Sir Joseph Cockfield Dimsdale, 1st Baronet, PC, KCVO (January 1849 – August 1912) was a prominent public figure at the end of the nineteenth and early twentieth centuries.
Oliver Dimsdale was born in October 1972. He is an English actor, known for portraying Louis Trevelyan in the BBC TV series He Knew He Was Right.
Arthur Dimmesdale is a fictional character in the 1850 romance The Scarlet Letter by Nathaniel Hawthorne. A Puritan minister, he has fathered an illegal child, Pearl, with Hester Prynne and searches to hide the truth of his relationship with her.
Dimsdale Coat of Arms Meaning
The three main devices (symbols) in the Dimsdale blazon are the mullet, wing and bezant. The two main tinctures (colors) are azure and or.
The bright, strong blue color in Heraldry is known in English as azure, and similarly in other European languages – azul in Spanish, azurro in Italian and azur in French. The word has its roots in the Arabic word lazura, also the source of the name of the precious stone lapis lazuli . Despite this, those heralds who liked to associate colours with jewels chose instead to describe blue as Sapphire. According to Wade, the use of this colour symbolises “Loyalty and Truth” .
The bright yellow colour frequently found in coats of arms is known to heralds as Or, or sometimes simply as Gold.. Along with, argent, or silver it forms the two “metals” of heraldry – one of the guidelines of heraldic design is that silver objects should not be placed upon gold fields and vice versa . The yellow colour is often associated with the Sun, and the zodiacal sign of Leo..
The heraldic mullet, not to be confused with the fish of that name, is shown as a regular, five pointed star. This was originally, not an astronomical object, but represented the spur on a horseman’s boot, especially when peirced, with a small circular hole in the centre it represents a type of spur known as a “rowel” . A clear example can be found in the arms of Harpendene, argent, a mullet pierced gules. The ancient writer Guillim associated such spurs in gold as belonging to the Knight, and the silver to their esquires . In later years, Wade linked this five pointed star with the true celestial object, the estoile and termed it a “falling star”, symbolising a “divine quality bestowed from above” .

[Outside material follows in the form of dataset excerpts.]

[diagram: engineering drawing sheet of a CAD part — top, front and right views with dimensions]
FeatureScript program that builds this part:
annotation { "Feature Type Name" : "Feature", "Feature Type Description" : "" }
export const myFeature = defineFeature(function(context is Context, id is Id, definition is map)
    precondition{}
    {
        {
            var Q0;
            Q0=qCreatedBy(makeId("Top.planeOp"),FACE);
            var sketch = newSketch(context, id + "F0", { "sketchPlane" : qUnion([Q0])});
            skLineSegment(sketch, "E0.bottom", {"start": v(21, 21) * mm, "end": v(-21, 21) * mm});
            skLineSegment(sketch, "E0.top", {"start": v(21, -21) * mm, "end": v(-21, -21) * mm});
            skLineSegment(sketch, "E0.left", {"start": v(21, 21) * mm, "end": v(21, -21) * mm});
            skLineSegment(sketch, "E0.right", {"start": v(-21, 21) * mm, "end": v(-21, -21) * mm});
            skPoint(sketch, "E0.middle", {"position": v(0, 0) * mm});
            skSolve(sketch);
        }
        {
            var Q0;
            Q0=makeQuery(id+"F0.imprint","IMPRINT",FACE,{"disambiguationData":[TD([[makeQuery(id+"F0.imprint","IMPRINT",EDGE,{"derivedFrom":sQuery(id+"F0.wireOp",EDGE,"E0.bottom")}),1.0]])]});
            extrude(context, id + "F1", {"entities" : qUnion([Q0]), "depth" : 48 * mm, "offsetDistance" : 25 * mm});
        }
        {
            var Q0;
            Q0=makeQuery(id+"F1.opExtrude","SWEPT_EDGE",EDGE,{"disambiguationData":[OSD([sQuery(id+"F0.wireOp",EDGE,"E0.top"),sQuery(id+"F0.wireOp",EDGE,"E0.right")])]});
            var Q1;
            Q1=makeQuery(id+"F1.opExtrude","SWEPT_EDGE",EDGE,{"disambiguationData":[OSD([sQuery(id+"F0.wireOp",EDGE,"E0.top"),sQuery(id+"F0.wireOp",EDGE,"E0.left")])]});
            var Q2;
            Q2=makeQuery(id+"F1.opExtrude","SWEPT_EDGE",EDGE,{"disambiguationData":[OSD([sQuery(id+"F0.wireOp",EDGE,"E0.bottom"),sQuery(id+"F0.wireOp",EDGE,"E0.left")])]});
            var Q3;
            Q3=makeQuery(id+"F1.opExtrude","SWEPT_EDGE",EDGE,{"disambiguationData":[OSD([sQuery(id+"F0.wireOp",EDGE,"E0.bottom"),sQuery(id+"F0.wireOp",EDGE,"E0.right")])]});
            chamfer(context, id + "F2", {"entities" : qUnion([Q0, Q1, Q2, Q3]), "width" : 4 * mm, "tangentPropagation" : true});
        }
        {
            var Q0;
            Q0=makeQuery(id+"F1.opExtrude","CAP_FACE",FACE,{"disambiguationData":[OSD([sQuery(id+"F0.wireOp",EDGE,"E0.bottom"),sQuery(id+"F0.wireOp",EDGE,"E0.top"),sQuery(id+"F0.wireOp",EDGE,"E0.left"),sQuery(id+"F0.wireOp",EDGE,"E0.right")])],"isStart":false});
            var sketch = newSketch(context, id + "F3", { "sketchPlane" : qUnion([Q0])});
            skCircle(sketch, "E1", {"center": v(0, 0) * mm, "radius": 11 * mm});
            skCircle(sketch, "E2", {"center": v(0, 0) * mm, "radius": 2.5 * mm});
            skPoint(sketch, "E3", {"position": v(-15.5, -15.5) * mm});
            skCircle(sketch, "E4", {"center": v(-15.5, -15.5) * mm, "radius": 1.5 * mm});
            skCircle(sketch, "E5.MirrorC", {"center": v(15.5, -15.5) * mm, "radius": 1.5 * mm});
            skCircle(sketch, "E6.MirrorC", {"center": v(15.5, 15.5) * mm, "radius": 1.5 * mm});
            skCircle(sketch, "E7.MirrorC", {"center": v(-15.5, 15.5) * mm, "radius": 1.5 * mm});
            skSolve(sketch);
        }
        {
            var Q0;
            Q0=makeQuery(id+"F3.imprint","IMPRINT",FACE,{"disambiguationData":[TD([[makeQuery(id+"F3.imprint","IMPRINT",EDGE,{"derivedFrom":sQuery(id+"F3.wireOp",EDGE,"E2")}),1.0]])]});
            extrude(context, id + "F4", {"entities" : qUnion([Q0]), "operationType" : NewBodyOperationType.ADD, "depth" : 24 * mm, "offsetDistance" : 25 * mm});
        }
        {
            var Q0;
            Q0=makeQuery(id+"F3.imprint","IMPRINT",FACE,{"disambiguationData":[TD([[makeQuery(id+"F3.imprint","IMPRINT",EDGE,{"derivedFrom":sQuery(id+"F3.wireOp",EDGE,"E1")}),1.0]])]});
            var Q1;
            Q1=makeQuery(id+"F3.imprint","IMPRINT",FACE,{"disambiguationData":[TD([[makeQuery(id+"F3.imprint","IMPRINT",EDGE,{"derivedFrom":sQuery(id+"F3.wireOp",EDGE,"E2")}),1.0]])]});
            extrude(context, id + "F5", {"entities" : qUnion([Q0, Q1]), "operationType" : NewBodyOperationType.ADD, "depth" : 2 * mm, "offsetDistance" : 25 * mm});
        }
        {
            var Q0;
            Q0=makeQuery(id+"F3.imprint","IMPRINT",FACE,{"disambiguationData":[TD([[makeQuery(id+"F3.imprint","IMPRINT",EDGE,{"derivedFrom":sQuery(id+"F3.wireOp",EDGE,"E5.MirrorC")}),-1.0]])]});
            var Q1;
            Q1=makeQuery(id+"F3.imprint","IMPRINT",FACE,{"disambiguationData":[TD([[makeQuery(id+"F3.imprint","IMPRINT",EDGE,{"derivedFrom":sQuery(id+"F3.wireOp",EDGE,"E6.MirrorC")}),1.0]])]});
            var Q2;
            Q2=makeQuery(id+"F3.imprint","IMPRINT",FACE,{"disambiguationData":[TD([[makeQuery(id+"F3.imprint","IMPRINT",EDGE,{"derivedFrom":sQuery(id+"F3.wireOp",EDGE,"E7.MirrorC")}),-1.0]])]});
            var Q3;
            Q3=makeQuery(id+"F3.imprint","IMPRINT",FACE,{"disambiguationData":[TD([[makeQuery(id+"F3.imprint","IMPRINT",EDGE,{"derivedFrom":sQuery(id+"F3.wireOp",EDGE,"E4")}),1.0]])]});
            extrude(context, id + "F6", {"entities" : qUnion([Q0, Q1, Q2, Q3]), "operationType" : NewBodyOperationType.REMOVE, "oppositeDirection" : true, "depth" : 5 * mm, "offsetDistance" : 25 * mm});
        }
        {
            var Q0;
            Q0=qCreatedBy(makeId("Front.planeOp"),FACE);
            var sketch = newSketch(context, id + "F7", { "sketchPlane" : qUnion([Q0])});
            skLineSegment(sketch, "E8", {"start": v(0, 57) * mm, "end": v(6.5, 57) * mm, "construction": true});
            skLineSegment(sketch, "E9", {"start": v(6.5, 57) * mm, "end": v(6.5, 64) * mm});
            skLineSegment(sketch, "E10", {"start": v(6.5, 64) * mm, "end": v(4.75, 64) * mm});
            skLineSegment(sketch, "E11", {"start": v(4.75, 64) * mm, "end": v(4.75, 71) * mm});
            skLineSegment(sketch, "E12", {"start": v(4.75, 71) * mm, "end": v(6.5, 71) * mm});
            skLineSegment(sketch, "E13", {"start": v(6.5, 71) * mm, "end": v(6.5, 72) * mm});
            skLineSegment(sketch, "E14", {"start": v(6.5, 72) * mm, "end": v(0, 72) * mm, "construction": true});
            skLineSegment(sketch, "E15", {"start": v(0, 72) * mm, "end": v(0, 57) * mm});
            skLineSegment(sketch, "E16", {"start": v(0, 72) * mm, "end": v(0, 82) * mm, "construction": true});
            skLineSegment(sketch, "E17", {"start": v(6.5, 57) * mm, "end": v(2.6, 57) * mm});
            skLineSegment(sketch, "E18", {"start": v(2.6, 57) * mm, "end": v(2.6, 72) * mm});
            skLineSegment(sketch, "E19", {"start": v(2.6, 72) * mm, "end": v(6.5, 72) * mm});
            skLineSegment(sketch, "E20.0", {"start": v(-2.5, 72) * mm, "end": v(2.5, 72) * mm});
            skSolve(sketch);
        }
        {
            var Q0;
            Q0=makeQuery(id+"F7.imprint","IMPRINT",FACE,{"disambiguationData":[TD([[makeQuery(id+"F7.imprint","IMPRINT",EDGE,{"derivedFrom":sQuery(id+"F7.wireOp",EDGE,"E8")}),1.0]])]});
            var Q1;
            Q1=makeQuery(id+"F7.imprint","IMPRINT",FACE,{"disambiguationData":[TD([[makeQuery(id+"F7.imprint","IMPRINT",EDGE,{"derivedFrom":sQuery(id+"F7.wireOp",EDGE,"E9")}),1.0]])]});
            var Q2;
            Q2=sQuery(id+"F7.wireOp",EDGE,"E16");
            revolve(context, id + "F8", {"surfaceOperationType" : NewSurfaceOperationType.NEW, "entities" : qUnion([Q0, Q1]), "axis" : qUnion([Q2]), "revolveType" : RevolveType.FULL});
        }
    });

Wings are frequently observed in coats of arms. Unless otherwise specified they should be shown as eagle’s wings, with a realistic appearance. They can appear singly or in pairs, in which form they are very often found in the crest, which rests above the shield in a full achievement of arms. Wade, quoting Quillim, suggests that the use of the wing on the shield signifies “celerity and protection or covering”.
For easy recognition of the items on a coat of arms, and hence the quick identification of the owner, bold simple shapes are best. Hence, simple geometric shapes are often used for this purpose xz`, and the bezant Is a typical example of this, and in British Heraldry always takes the tincture or. It shares the same root as the name Byzantium, being associated with the gold coin of that city and indeed, in some heraldic traditions is represented as a coin-like disk in perspective. Wade suggests that the use of this device refers to ” one who had been found worthy of trust and treasure.”